Stored dataset items:
##########
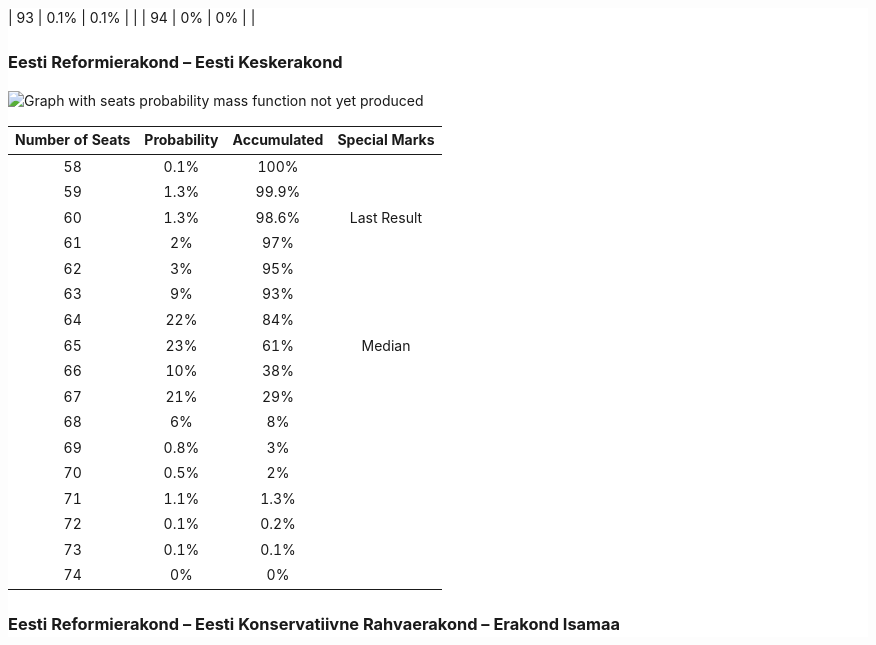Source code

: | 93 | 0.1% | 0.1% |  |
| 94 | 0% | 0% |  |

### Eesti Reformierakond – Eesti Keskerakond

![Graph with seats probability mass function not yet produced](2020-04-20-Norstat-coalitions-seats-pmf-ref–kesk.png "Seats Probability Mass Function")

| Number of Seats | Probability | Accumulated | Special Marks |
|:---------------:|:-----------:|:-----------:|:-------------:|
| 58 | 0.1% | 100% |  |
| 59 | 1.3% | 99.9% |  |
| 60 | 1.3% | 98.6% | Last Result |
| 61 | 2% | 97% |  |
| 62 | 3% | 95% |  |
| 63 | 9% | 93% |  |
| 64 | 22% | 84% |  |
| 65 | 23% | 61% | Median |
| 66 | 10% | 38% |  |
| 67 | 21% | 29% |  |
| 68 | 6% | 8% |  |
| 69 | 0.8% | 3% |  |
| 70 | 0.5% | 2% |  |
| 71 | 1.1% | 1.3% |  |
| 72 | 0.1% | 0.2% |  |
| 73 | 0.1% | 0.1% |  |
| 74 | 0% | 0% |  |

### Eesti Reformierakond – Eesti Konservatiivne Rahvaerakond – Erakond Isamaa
##########
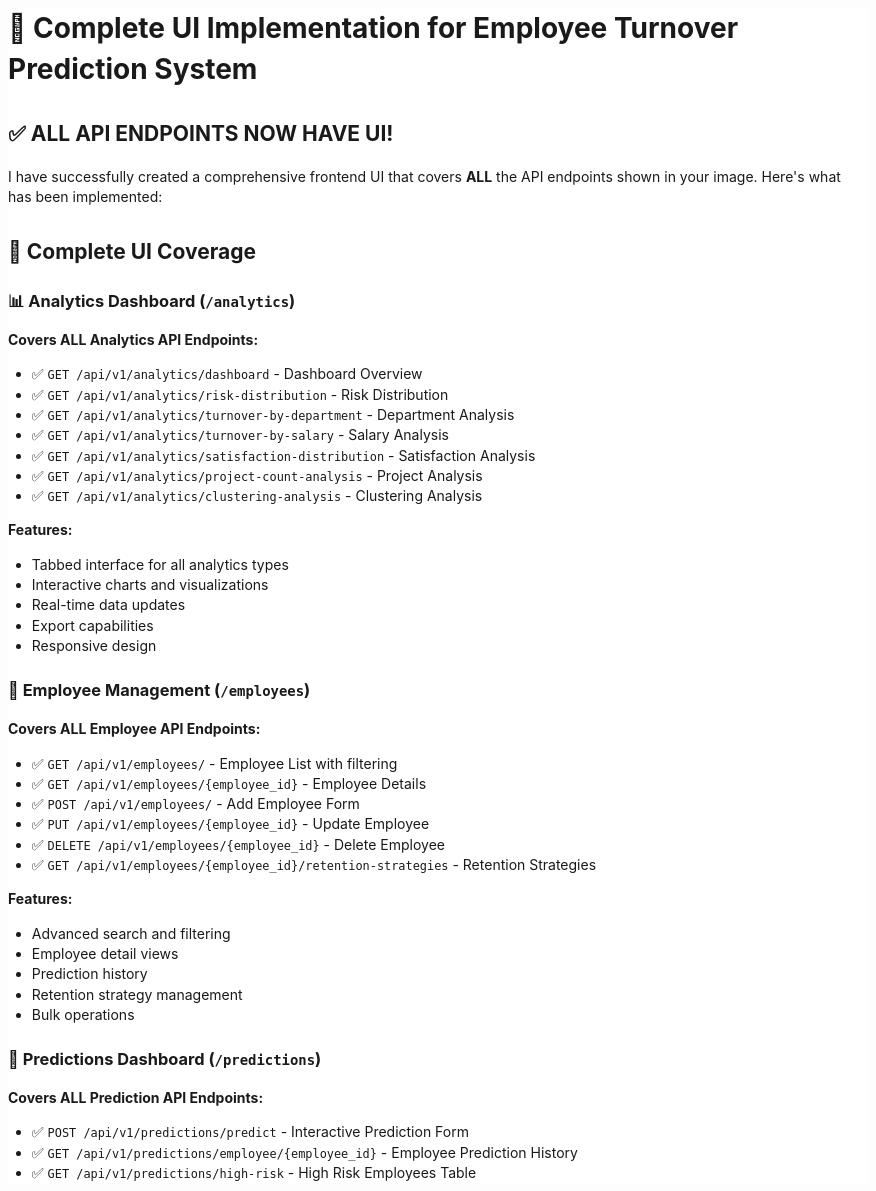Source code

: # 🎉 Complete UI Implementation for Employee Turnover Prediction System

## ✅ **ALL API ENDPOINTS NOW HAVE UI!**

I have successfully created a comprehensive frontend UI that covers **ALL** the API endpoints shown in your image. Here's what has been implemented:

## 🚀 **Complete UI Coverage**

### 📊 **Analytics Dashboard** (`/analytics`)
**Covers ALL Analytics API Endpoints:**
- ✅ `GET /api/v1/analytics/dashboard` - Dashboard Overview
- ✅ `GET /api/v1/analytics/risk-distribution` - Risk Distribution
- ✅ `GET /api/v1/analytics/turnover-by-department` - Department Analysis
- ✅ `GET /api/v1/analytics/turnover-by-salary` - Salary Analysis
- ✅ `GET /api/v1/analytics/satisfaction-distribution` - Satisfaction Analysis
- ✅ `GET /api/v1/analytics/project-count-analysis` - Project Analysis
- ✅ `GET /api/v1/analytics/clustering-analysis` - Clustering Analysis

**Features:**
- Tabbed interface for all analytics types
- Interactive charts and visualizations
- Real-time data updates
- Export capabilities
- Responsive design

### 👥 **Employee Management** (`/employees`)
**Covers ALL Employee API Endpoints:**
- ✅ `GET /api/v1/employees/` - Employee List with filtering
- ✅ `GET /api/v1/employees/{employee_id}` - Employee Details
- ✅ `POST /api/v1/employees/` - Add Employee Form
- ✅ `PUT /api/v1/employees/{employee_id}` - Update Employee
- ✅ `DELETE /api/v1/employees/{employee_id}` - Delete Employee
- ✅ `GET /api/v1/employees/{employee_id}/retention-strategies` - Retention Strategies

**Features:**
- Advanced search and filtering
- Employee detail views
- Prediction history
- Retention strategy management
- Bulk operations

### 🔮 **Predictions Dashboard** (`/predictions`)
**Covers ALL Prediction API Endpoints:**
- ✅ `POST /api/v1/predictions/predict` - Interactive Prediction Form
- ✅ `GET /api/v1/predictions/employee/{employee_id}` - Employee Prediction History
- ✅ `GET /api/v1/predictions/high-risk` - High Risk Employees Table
##########
Required work
Reproduce the lines above word for word. Begin at the line that contains "### 🔮 **Predictions" and stop after the line that contains "Risk Employees Table".

Reply
### 🔮 **Predictions Dashboard** (`/predictions`)
**Covers ALL Prediction API Endpoints:**
- ✅ `POST /api/v1/predictions/predict` - Interactive Prediction Form
- ✅ `GET /api/v1/predictions/employee/{employee_id}` - Employee Prediction History
- ✅ `GET /api/v1/predictions/high-risk` - High Risk Employees Table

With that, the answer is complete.